For me, the biggest surprise for me in both papers was that various bias correction methods underperformed, relative to expectations, which seems like a bit of a mystery. Arguably the biggest problem for using language models in social science research (or any other machine learning method, for that matter) is that the distribution of errors is almost certainly not random, and these systematic errors in individual predictions may influence the results in downstream analyses. A few recent papers have proposed approaches to correct for this. One method that I’m a fan of, known as Design-based supervised learning (DSL), is from Naoki Egami (along with Brandon Stewart and others), who was a keynote speaker at last year’s NLP+CSS workshop.

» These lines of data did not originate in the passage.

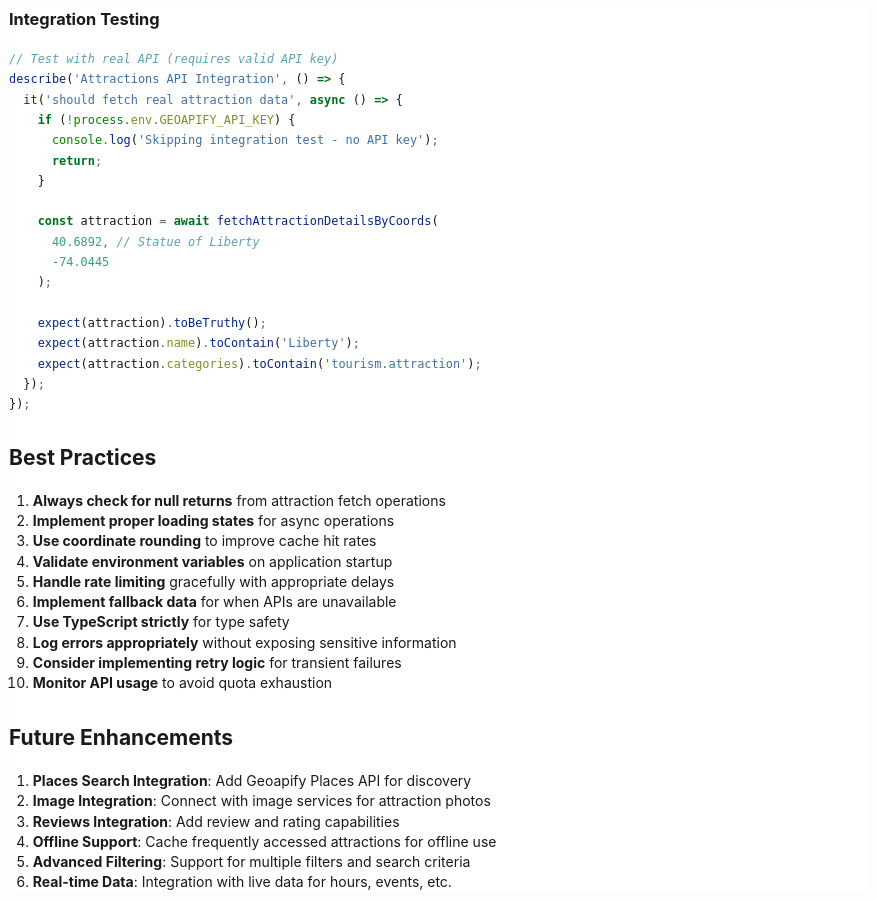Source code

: ### Integration Testing
```typescript
// Test with real API (requires valid API key)
describe('Attractions API Integration', () => {
  it('should fetch real attraction data', async () => {
    if (!process.env.GEOAPIFY_API_KEY) {
      console.log('Skipping integration test - no API key');
      return;
    }

    const attraction = await fetchAttractionDetailsByCoords(
      40.6892, // Statue of Liberty
      -74.0445
    );

    expect(attraction).toBeTruthy();
    expect(attraction.name).toContain('Liberty');
    expect(attraction.categories).toContain('tourism.attraction');
  });
});
```

## Best Practices

1. **Always check for null returns** from attraction fetch operations
2. **Implement proper loading states** for async operations
3. **Use coordinate rounding** to improve cache hit rates
4. **Validate environment variables** on application startup
5. **Handle rate limiting** gracefully with appropriate delays
6. **Implement fallback data** for when APIs are unavailable
7. **Use TypeScript strictly** for type safety
8. **Log errors appropriately** without exposing sensitive information
9. **Consider implementing retry logic** for transient failures
10. **Monitor API usage** to avoid quota exhaustion

## Future Enhancements

1. **Places Search Integration**: Add Geoapify Places API for discovery
2. **Image Integration**: Connect with image services for attraction photos
3. **Reviews Integration**: Add review and rating capabilities
4. **Offline Support**: Cache frequently accessed attractions for offline use
5. **Advanced Filtering**: Support for multiple filters and search criteria
6. **Real-time Data**: Integration with live data for hours, events, etc.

I am planning to write more about these methods in the future, but at least in theory, they have nice statistical properties, such that using them should tend to be better than only using annotated data. The Baumann paper, however, finds that they using the Egami correction produces worse results, on average, than just doing the analysis with an equivalent number of human annotations (see below). This seems surprising, and partially makes me wonder whether a few cases are distorting the average.

Yang et al. similarly conclude “For most studies, a sample size of around 800 to 1,000 is required for DSL to become beneficial”, which does not match my expectations. As far I understand, more labeled data should translate into less variance and tighter confidence intervals for the corrected estimates, but they should be unbiased regardless. Of course, that’s not the same as a guarantee that it will help in every case. I’m not sure I fully understand the evaluation that was done here, but it’s possible that if we could break the results out by dataset or model or hypothesis, things would become clearer.⁹ Regardless, this feels like a promising direction for further investigation.

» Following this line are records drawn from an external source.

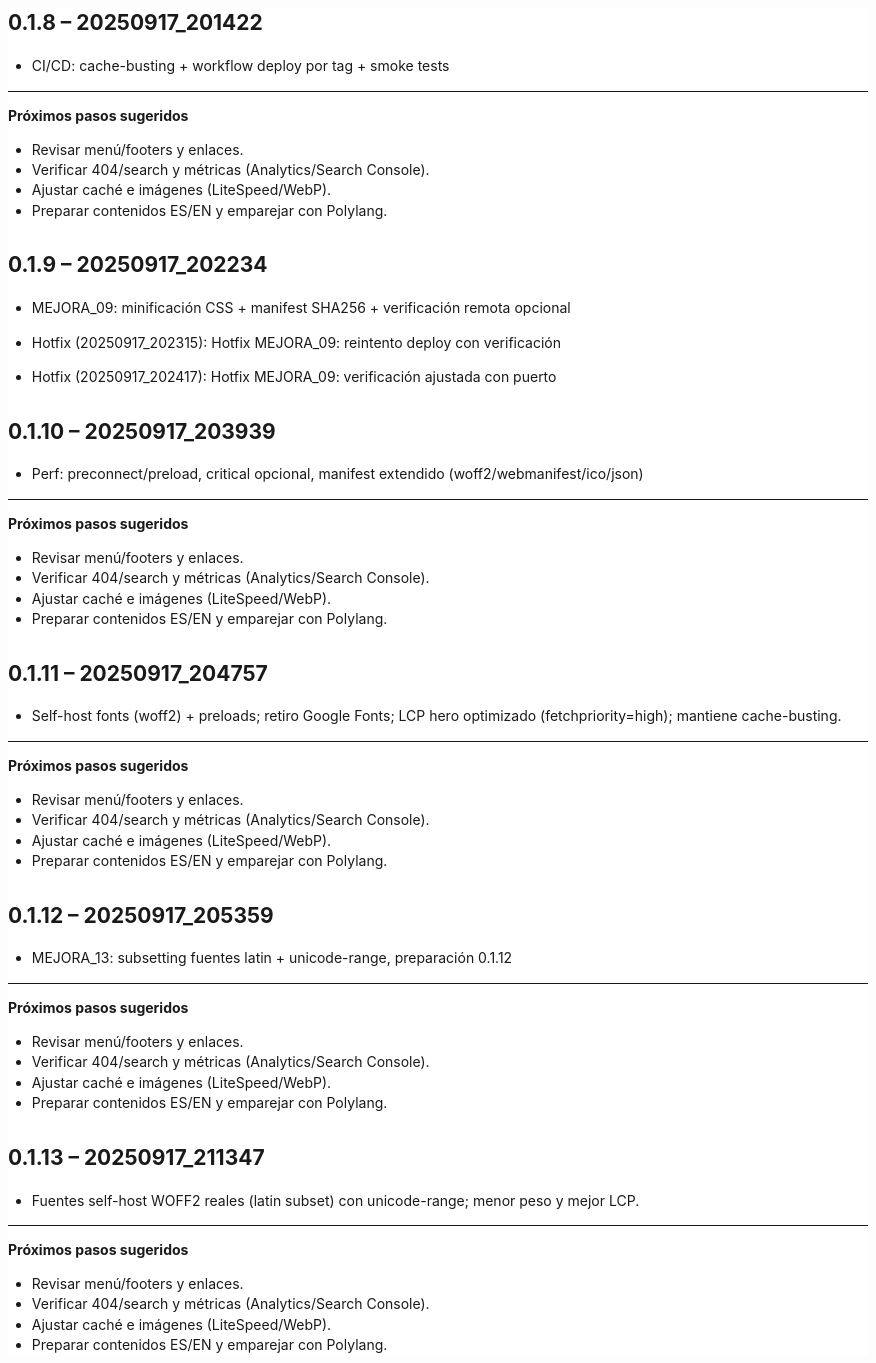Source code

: ## 0.1.8 – 20250917_201422
- CI/CD: cache-busting + workflow deploy por tag + smoke tests
- - -
**Próximos pasos sugeridos**
- Revisar menú/footers y enlaces.
- Verificar 404/search y métricas (Analytics/Search Console).
- Ajustar caché e imágenes (LiteSpeed/WebP).
- Preparar contenidos ES/EN y emparejar con Polylang.

## 0.1.9 – 20250917_202234
- MEJORA_09: minificación CSS + manifest SHA256 + verificación remota opcional

- Hotfix (20250917_202315): Hotfix MEJORA_09: reintento deploy con verificación
- Hotfix (20250917_202417): Hotfix MEJORA_09: verificación ajustada con puerto
## 0.1.10 – 20250917_203939
- Perf: preconnect/preload, critical opcional, manifest extendido (woff2/webmanifest/ico/json)
- - -
**Próximos pasos sugeridos**
- Revisar menú/footers y enlaces.
- Verificar 404/search y métricas (Analytics/Search Console).
- Ajustar caché e imágenes (LiteSpeed/WebP).
- Preparar contenidos ES/EN y emparejar con Polylang.

## 0.1.11 – 20250917_204757
- Self-host fonts (woff2) + preloads; retiro Google Fonts; LCP hero optimizado (fetchpriority=high); mantiene cache-busting.
- - -
**Próximos pasos sugeridos**
- Revisar menú/footers y enlaces.
- Verificar 404/search y métricas (Analytics/Search Console).
- Ajustar caché e imágenes (LiteSpeed/WebP).
- Preparar contenidos ES/EN y emparejar con Polylang.

## 0.1.12 – 20250917_205359
- MEJORA_13: subsetting fuentes latin + unicode-range, preparación 0.1.12
- - -
**Próximos pasos sugeridos**
- Revisar menú/footers y enlaces.
- Verificar 404/search y métricas (Analytics/Search Console).
- Ajustar caché e imágenes (LiteSpeed/WebP).
- Preparar contenidos ES/EN y emparejar con Polylang.

## 0.1.13 – 20250917_211347
- Fuentes self-host WOFF2 reales (latin subset) con unicode-range; menor peso y mejor LCP.
- - -
**Próximos pasos sugeridos**
- Revisar menú/footers y enlaces.
- Verificar 404/search y métricas (Analytics/Search Console).
- Ajustar caché e imágenes (LiteSpeed/WebP).
- Preparar contenidos ES/EN y emparejar con Polylang.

A couple of final points I want to make have to do with how parts of these papers are framed. The Baumann paper draws a distinction between p-hacking and language model hacking, writing “both practices can yield significant p values where none should exist, but LLM hacking achieves this by shaping the annotated data itself rather than how that data is analyzed.” To my mind, this slightly stretches a reasonable use of the term “data”. The text to be classified and the human generated annotations both seem appropriate to refer to as data. By contrast, I would tend to refer to the use of LLMs to simulate annotators as a kind of data analysis, rather than as a source of new data. As such, I would argue that language model hacking is no different than p-hacking; it is just a special case of it that involves the use of language models to mimic human annotators.

The Yang paper, by contrast, has much more of an optimistic framing, at least in places. The authors write, for example, that “Perhaps the biggest advantage of LLMs is that there is no need for manual coding”. If anything is clear by now, it’s that one can’t simply trust the output of language models on a novel task without some sort of validation, which in most cases will imply a need for manual coding. While the authors are more critical and cautious elsewhere in the paper, I worry slightly that lines like this have the potential to mislead readers.

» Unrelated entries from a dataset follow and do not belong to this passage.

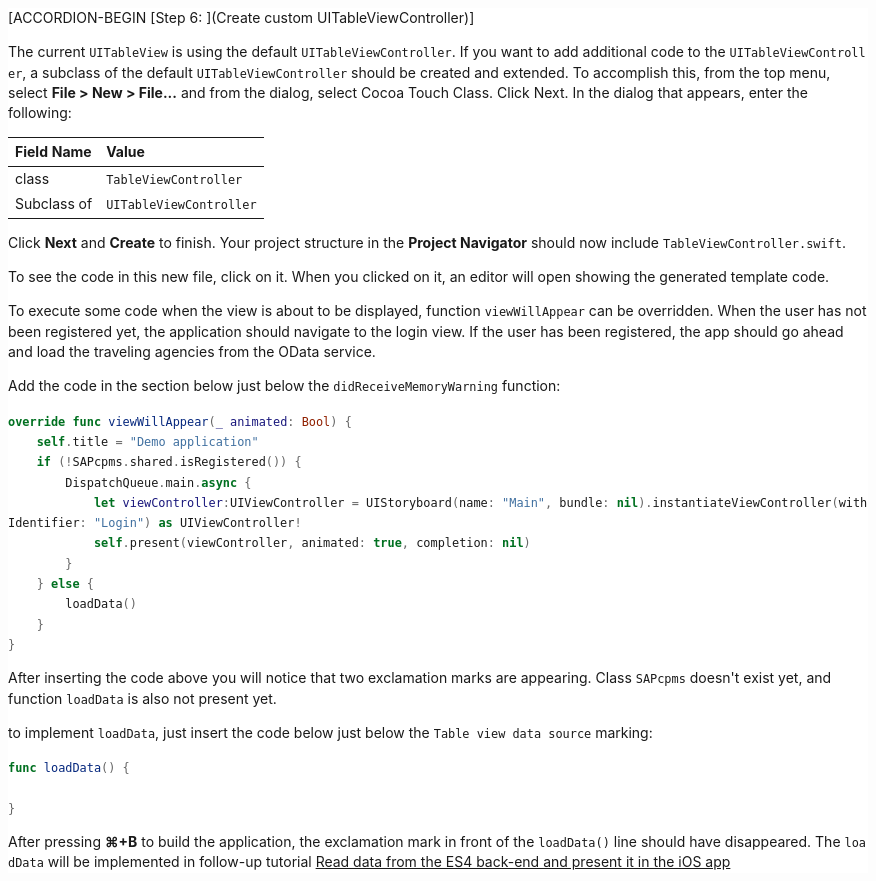 [ACCORDION-BEGIN [Step 6: ](Create custom UITableViewController)]

The current `UITableView` is using the default `UITableViewController`. If you want to add additional code to the `UITableViewController`, a subclass of the default `UITableViewController` should be created and extended. To accomplish this, from the top menu, select **File > New > File...** and from the dialog, select Cocoa Touch Class. Click Next.
In the dialog that appears, enter the following:

Field Name                  | Value
:-------------              | :-------------
class                       | `TableViewController`
Subclass of                 | `UITableViewController`

Click **Next** and **Create** to finish. Your project structure in the **Project Navigator** should now include `TableViewController.swift`.

To see the code in this new file, click on it. When you clicked on it, an editor will open showing the generated template code.

To execute some code when the view is about to be displayed, function `viewWillAppear` can be overridden. When the user has not been registered yet, the application should navigate to the login view. If the user has been registered, the app should go ahead and load the traveling agencies from the OData service.

Add the code in the section below just below the `didReceiveMemoryWarning` function:

```swift
override func viewWillAppear(_ animated: Bool) {
    self.title = "Demo application"
    if (!SAPcpms.shared.isRegistered()) {
        DispatchQueue.main.async {
            let viewController:UIViewController = UIStoryboard(name: "Main", bundle: nil).instantiateViewController(withIdentifier: "Login") as UIViewController!
            self.present(viewController, animated: true, completion: nil)
        }
    } else {
        loadData()
    }
}
```

After inserting the code above you will notice that two exclamation marks are appearing. Class `SAPcpms` doesn't exist yet, and function `loadData` is also not present yet.

to implement `loadData`, just insert the code below just below the `Table view data source` marking:

```swift
func loadData() {

}
```

After pressing **⌘+B** to build the application, the exclamation mark in front of the `loadData()` line should have disappeared. The `loadData` will be implemented in follow-up tutorial [Read data from the ES4 back-end and present it in the iOS app](http://www.sap.com/developer/tutorials.html?fiori-ios-hcpms-retrieve-odata-service.html)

For their part, Baumann et al. place some hope in “multiverse analysis”, which they describe as “reporting coefficient distributions across all reasonable LLM configurations rather than single point estimates”. As appealing as this may be, I’m somewhat more skeptical of this approach, given that it seems very difficult to come up with a way of characterizing all reasonable configurations, and possibly very resource-intensive to run orders of magnitude more experiments.

Regardless, I’m sure that stronger norms will eventually arise around what sorts of models are appropriate, and what approaches are reasonable for demonstrating validity in these kinds of analyses. In the meantime, these papers have only strengthened the case that some amount of high quality human annotations are still needed in order to obtain trustworthy findings in this kind of social science research.